From the wikipedia page on diagonalization
An $n\;x\;n$ matrix $A$ A over a field $F$ is diagonalizable if and only if the sum of the dimensions of its eigenspaces is equal to $n$
My question is, how do I sum the dimensions of the eigenspace or any space for that matter..
Say my column space of a $3x3$ matrix is...
$$ \begin{bmatrix} 1 \\ -1 \\ 0 \end{bmatrix} \begin{bmatrix} 0 \\ -1 \\ 1 \end{bmatrix} $$
How do I "sum the dimensions?"
On
Just to add to @RossMillikan's excellent answer ...

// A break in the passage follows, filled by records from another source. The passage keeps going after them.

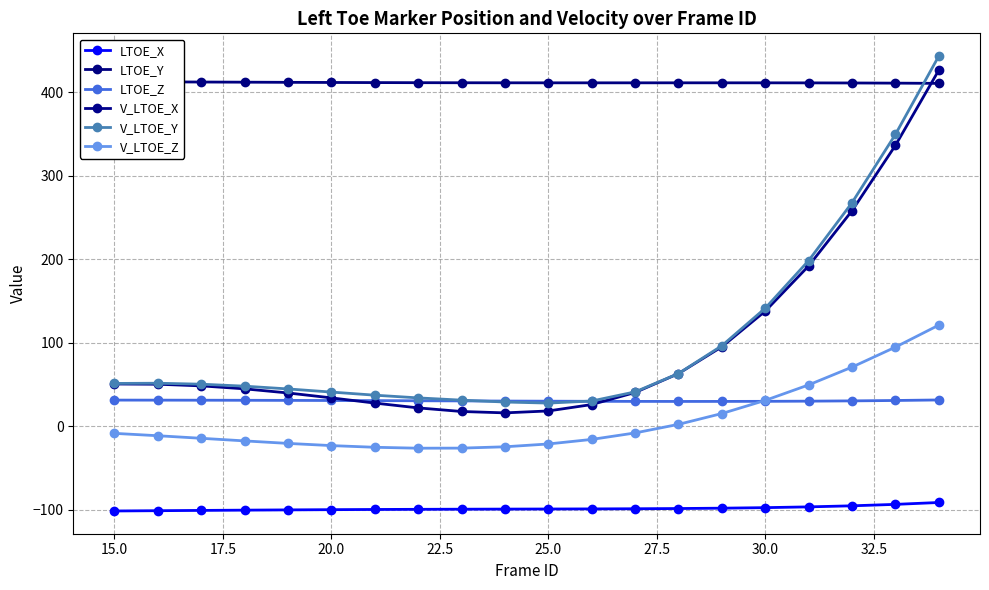

Reading right to left, transcribe all the data shown in this chart.

LTOE_X: -91.0	-93.3	-95.0	-96.3	-97.2	-97.8	-98.3	-98.5	-98.7	-98.8	-98.9	-99.1	-99.2	-99.4	-99.6	-99.9	-100.2	-100.5	-100.9	-101.2
LTOE_Y: 410.9	411.2	411.3	411.5	411.5	411.5	411.5	411.5	411.5	411.5	411.6	411.6	411.7	411.8	412.0	412.1	412.3	412.5	412.7	412.9
LTOE_Z: 31.8	31.1	30.6	30.3	30.1	30.0	30.0	30.0	30.1	30.3	30.4	30.6	30.8	31.0	31.1	31.2	31.4	31.5	31.5	31.6
V_LTOE_X: 426.6	336.6	258.3	192.3	138.1	95.4	63.3	40.7	26.3	18.6	16.3	18.0	22.2	28.0	34.2	40.1	45.1	48.6	50.6	50.9
V_LTOE_Y: 443.6	349.7	268.0	198.6	141.6	96.7	63.4	41.4	30.5	28.0	29.3	31.5	34.2	37.5	41.2	45.0	48.3	50.6	51.8	51.5
V_LTOE_Z: 121.4	95.0	71.1	49.8	31.2	15.5	2.5	-7.7	-15.5	-20.9	-24.3	-25.9	-26.0	-24.9	-22.9	-20.3	-17.3	-14.1	-11.1	-8.2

In general, all we can say about the dimension of the sum of two vector subspaces $V$ and $W$ is that it is greater than or equal to $\max\{\dim V, \dim W\}$ and less than or equal to $\dim V + \dim W$.
However, if $V$ and $W$ are eigenspaces with distinct eigenvalues $\lambda_V$ and $\lambda_W$ then we know that the only vector they have in common is $0$ (can you prove this ?) and so we can say that
$\dim(V+W) = \dim V + \dim W$
Different eigenspaces have different eigenvalues, so this is why we can simply add the dimensions of eigenspaces to find the dimension of their sum.

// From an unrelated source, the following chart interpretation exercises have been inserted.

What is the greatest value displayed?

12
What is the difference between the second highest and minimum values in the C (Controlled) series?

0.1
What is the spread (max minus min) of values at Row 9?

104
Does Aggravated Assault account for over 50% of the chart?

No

The set of vectors corresponding to each eigenvalue forms a subspace. You are to take the dimension of each of these subspaces and add them up to see if it adds to the dimension of the whole space. For example, $$\begin {pmatrix} 2&0&0\\0&2&0\\0&0&1 \end {pmatrix}$$ has eigenvalues of $1,2$. The space corresponding to $1$ is vectors proportional to $(0,0,1)^T$. The space corresponding to $2$ is the one spanned by $(1,0,0)^T$ and $(0,1,0)^T$. The sum of the dimensions of these subspaces is $1+2=3$, which is the dimension of the whole space. The matrix is diagonalizable, as can be seen because it is diagonal.

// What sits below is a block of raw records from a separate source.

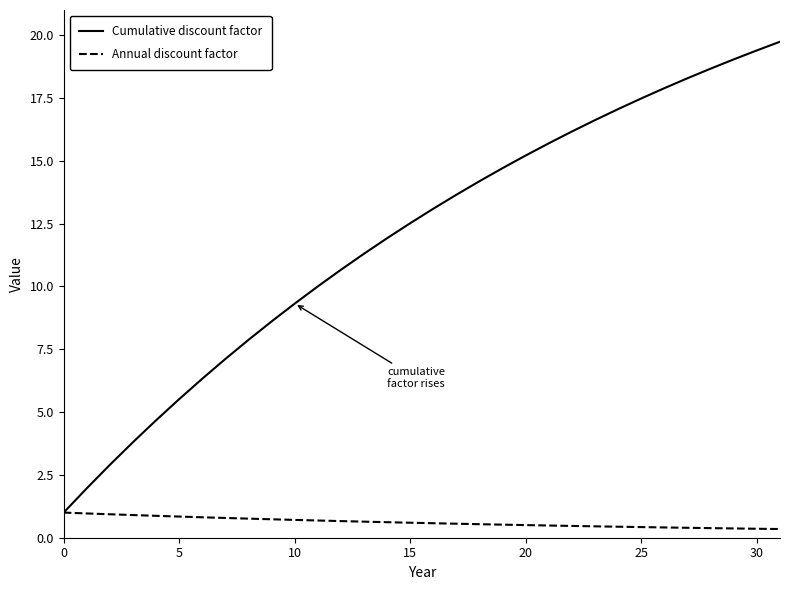

What are all the series names shown in the legend?

Cumulative discount factor, Annual discount factor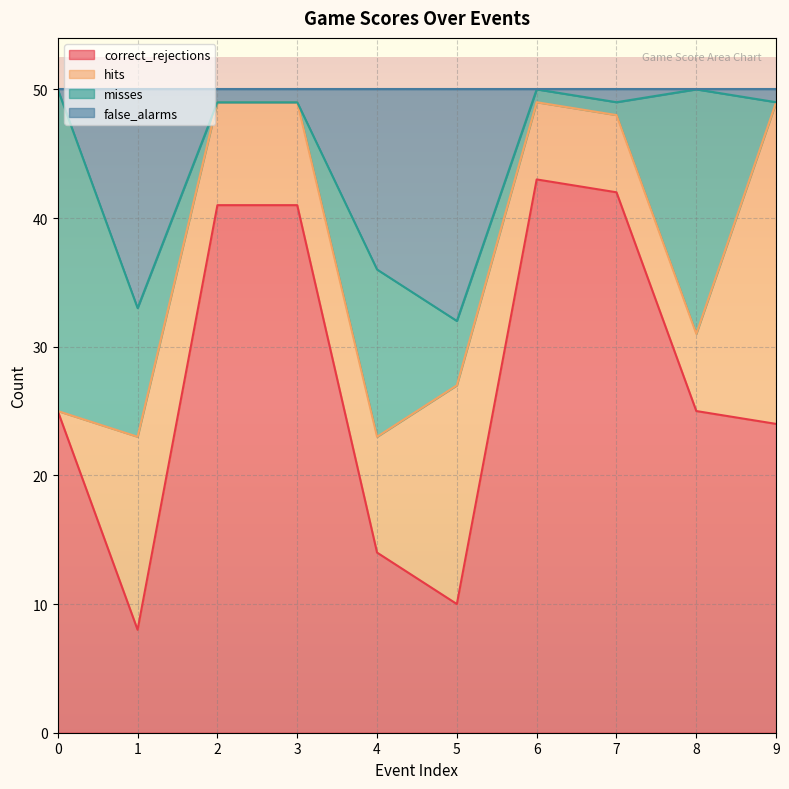

What is the sum of all correct_rejections values?

273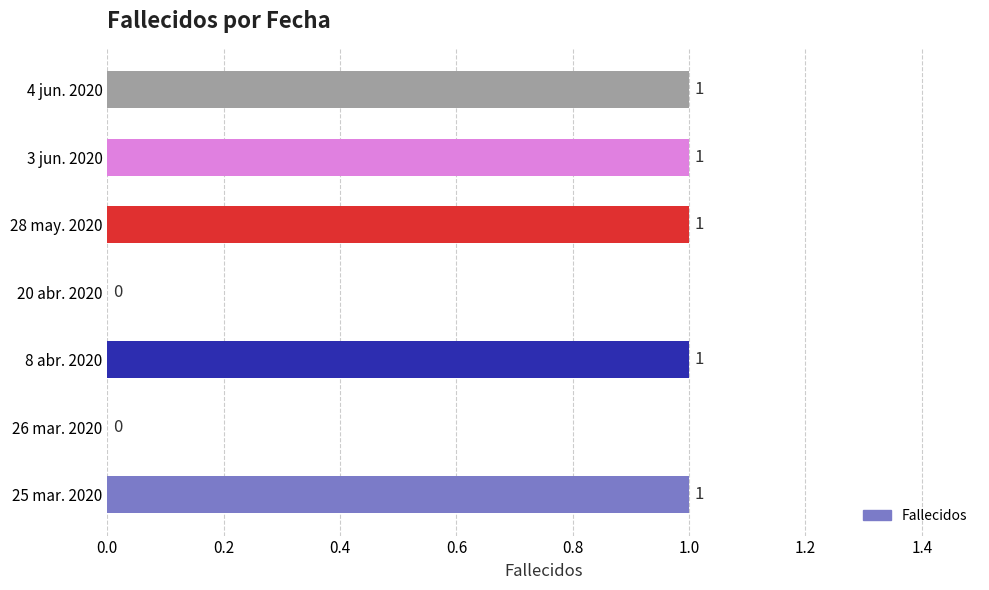

What is the sum of all values?

5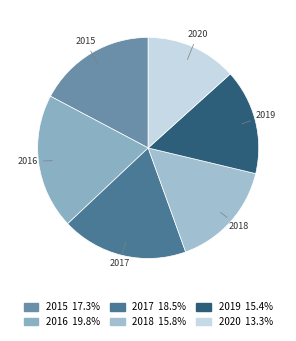

Combined, do 2018 and 2019 account for over 50%?

No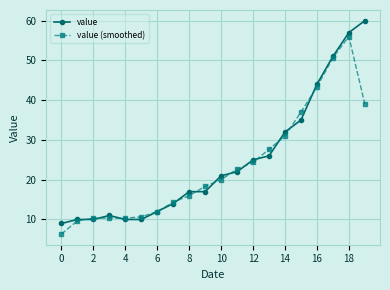

List the series in order of their peak value, highest first.

value, value (smoothed)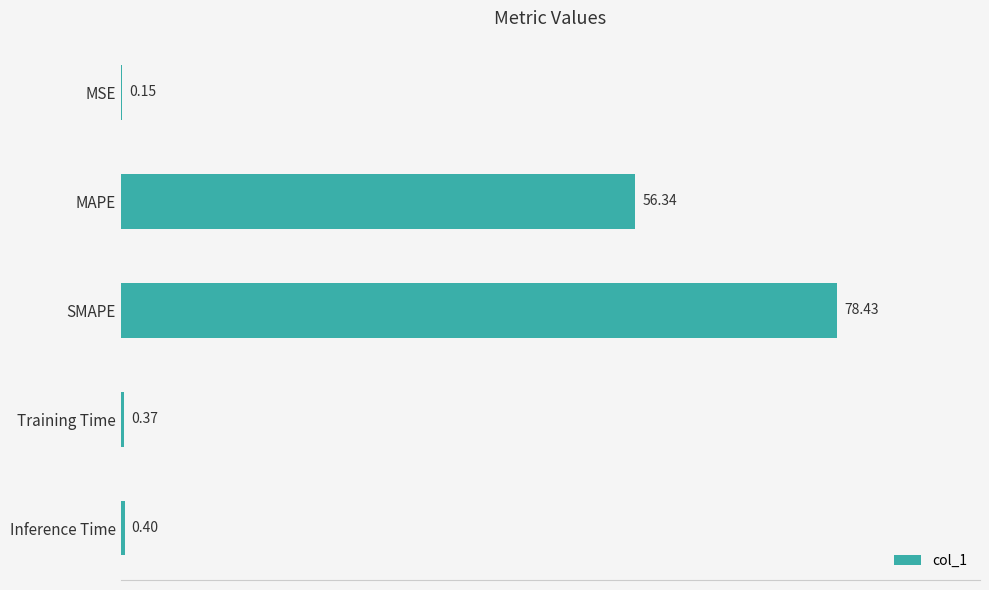

At which label is the value closest to 39?

MAPE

By contrast, $$\begin {pmatrix} 2&1&0\\0&2&0\\0&0&1 \end {pmatrix}$$ has eigenvalues of $1,2$. The space corresponding to $1$ is vectors proportional to $(0,0,1)^T$. The space corresponding to $2$ is the one spanned by$(1,0,0)^T$. The sum of the dimensions of these subspaces is $1+1=2$, which is less than the dimension of the whole space. The matrix is not diagonalizable. I haven't proven that, but the theorem promises it.